Problem description = Nothing but the lines from the first line of the records below to the line holding "(0.0019) | (0.0023) | (0.0019) | (0.0023)" belongs in the answer, copied exactly and without pictures.

##### Extracted data #####

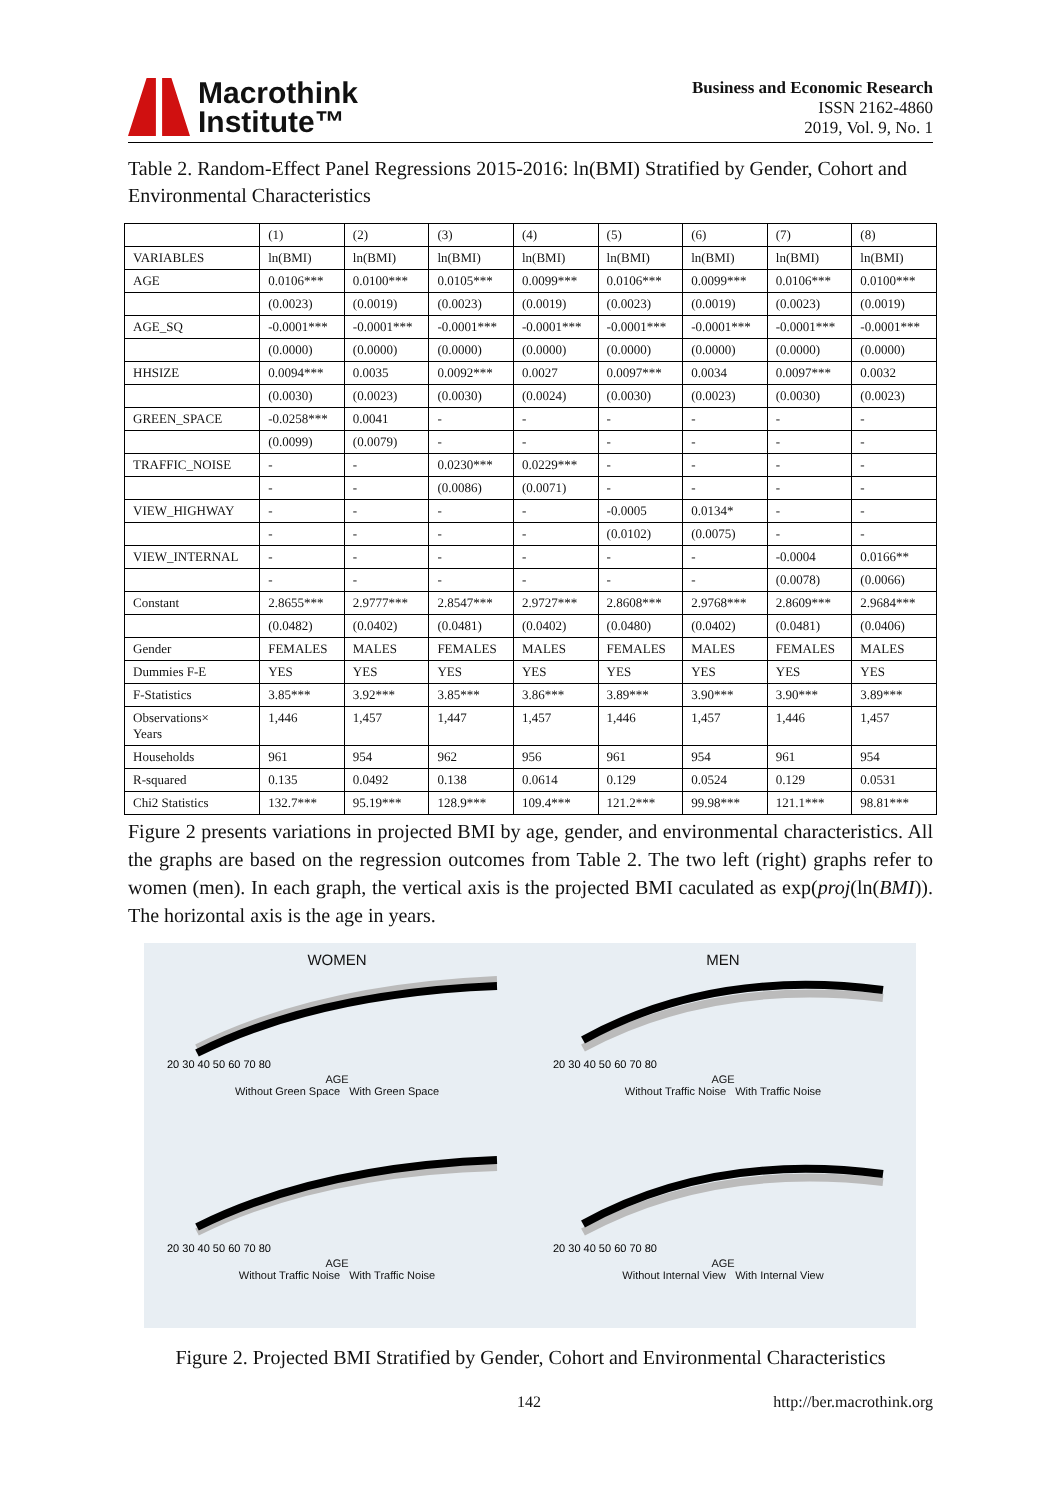Macrothink
Institute™
Business and Economic Research
ISSN 2162-4860
2019, Vol. 9, No. 1
Table 2. Random-Effect Panel Regressions 2015-2016: ln(BMI) Stratified by Gender, Cohort and Environmental Characteristics
| | (1) | (2) | (3) | (4) | (5) | (6) | (7) | (8) |
| VARIABLES | ln(BMI) | ln(BMI) | ln(BMI) | ln(BMI) | ln(BMI) | ln(BMI) | ln(BMI) | ln(BMI) |
| AGE | 0.0106*** | 0.0100*** | 0.0105*** | 0.0099*** | 0.0106*** | 0.0099*** | 0.0106*** | 0.0100*** |
| | (0.0023) | (0.0019) | (0.0023) | (0.0019) | (0.0023) | (0.0019) | (0.0023) | (0.0019) |
| AGE_SQ | -0.0001*** | -0.0001*** | -0.0001*** | -0.0001*** | -0.0001*** | -0.0001*** | -0.0001*** | -0.0001*** |
| | (0.0000) | (0.0000) | (0.0000) | (0.0000) | (0.0000) | (0.0000) | (0.0000) | (0.0000) |
| HHSIZE | 0.0094*** | 0.0035 | 0.0092*** | 0.0027 | 0.0097*** | 0.0034 | 0.0097*** | 0.0032 |
| | (0.0030) | (0.0023) | (0.0030) | (0.0024) | (0.0030) | (0.0023) | (0.0030) | (0.0023) |
| GREEN_SPACE | -0.0258*** | 0.0041 | - | - | - | - | - | - |
| | (0.0099) | (0.0079) | - | - | - | - | - | - |
| TRAFFIC_NOISE | - | - | 0.0230*** | 0.0229*** | - | - | - | - |
| | - | - | (0.0086) | (0.0071) | - | - | - | - |
| VIEW_HIGHWAY | - | - | - | - | -0.0005 | 0.0134* | - | - |
| | - | - | - | - | (0.0102) | (0.0075) | - | - |
| VIEW_INTERNAL | - | - | - | - | - | - | -0.0004 | 0.0166** |
| | - | - | - | - | - | - | (0.0078) | (0.0066) |
| Constant | 2.8655*** | 2.9777*** | 2.8547*** | 2.9727*** | 2.8608*** | 2.9768*** | 2.8609*** | 2.9684*** |
| | (0.0482) | (0.0402) | (0.0481) | (0.0402) | (0.0480) | (0.0402) | (0.0481) | (0.0406) |
| Gender | FEMALES | MALES | FEMALES | MALES | FEMALES | MALES | FEMALES | MALES |
| Dummies F-E | YES | YES | YES | YES | YES | YES | YES | YES |
| F-Statistics | 3.85*** | 3.92*** | 3.85*** | 3.86*** | 3.89*** | 3.90*** | 3.90*** | 3.89*** |
| Observations× Years | 1,446 | 1,457 | 1,447 | 1,457 | 1,446 | 1,457 | 1,446 | 1,457 |
| Households | 961 | 954 | 962 | 956 | 961 | 954 | 961 | 954 |
| R-squared | 0.135 | 0.0492 | 0.138 | 0.0614 | 0.129 | 0.0524 | 0.129 | 0.0531 |
| Chi2 Statistics | 132.7*** | 95.19*** | 128.9*** | 109.4*** | 121.2*** | 99.98*** | 121.1*** | 98.81*** |
Figure 2 presents variations in projected BMI by age, gender, and environmental characteristics. All the graphs are based on the regression outcomes from Table 2. The two left (right) graphs refer to women (men). In each graph, the vertical axis is the projected BMI caculated as exp(proj(ln(BMI)). The horizontal axis is the age in years.
WOMEN
20 30 40 50 60 70 80
AGE
Without Green Space With Green Space
MEN
20 30 40 50 60 70 80
AGE
Without Traffic Noise With Traffic Noise
20 30 40 50 60 70 80
AGE
Without Traffic Noise With Traffic Noise
20 30 40 50 60 70 80
AGE
Without Internal View With Internal View
Figure 2. Projected BMI Stratified by Gender, Cohort and Environmental Characteristics
142 http://ber.macrothink.org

#####

Reply to the exercise =
Macrothink
Institute™
Business and Economic Research
ISSN 2162-4860
2019, Vol. 9, No. 1
Table 2. Random-Effect Panel Regressions 2015-2016: ln(BMI) Stratified by Gender, Cohort and Environmental Characteristics
| | (1) | (2) | (3) | (4) | (5) | (6) | (7) | (8) |
| VARIABLES | ln(BMI) | ln(BMI) | ln(BMI) | ln(BMI) | ln(BMI) | ln(BMI) | ln(BMI) | ln(BMI) |
| AGE | 0.0106*** | 0.0100*** | 0.0105*** | 0.0099*** | 0.0106*** | 0.0099*** | 0.0106*** | 0.0100*** |
| | (0.0023) | (0.0019) | (0.0023) | (0.0019) | (0.0023) | (0.0019) | (0.0023) | (0.0019) |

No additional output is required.